Valentino's creative director always designs great gown, beautiful gowns, but it's never just about the pretty clothing. Building on the narrative that Pierpaolo Piccioli started with his spring 2019 haute couture show when he reimagined high society as inclusive toward Black women, he took it a step further with his latest collection, championing race and age diversity on the couture runway. “The only way to make couture alive today is to embrace different women’s identities and cultures,” Piccioli told Vogue in a studio preview. “It’s about the idea of individualism,” Piccioli continued.
His fall 2019 couture offering was inspired by Avedon portraits, Guy Bourdin advertising shots, canvases by the Italian Renaissance mannerist Rosso Fiorentino, and paintings of Diana Vreeland’s documentary The Eye Has To Travel. And so he did with decadent silhouettes, cheerful colors, floral appliqués, delicious crepe draping, billowing culottes, on models varying in both race and age. Lauren Hutton, Cecilia Chancellor, Georgina Grenville, Hannelore Knuts and Lineisy Montero were among those wearing the collection. “It’s not engineered by computer,” Piccioli tells Vogue of the hand-detailing in the collection, “you can feel the humanity in it.” Montero thanked Piccoli on Instagram, writing "[it] is always a pleasure to be part of this amazing show" under a photograph of the runway.

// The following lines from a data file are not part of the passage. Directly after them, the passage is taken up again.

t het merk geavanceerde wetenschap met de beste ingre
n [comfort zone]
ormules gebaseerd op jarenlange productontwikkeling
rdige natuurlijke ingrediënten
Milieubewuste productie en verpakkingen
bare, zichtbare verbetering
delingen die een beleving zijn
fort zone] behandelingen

And in what might have been the most touching move, Piccioli celebrated the individuals who made the collection possible, the atelier staff, inviting them to walk the runway and pause at the end to kiss and say thank you to Valentino, the man who founded the house.
Piccioli is at the forefront of a shift in the couture industry, one that values inclusivity and makes luxury accessible. “My job as a designer is to reflect an idea of the times we live in," Piccioli told T Magazine last August. "This idea of craft, of beautiful tradition, is expressed through the human touch. A couture house means people."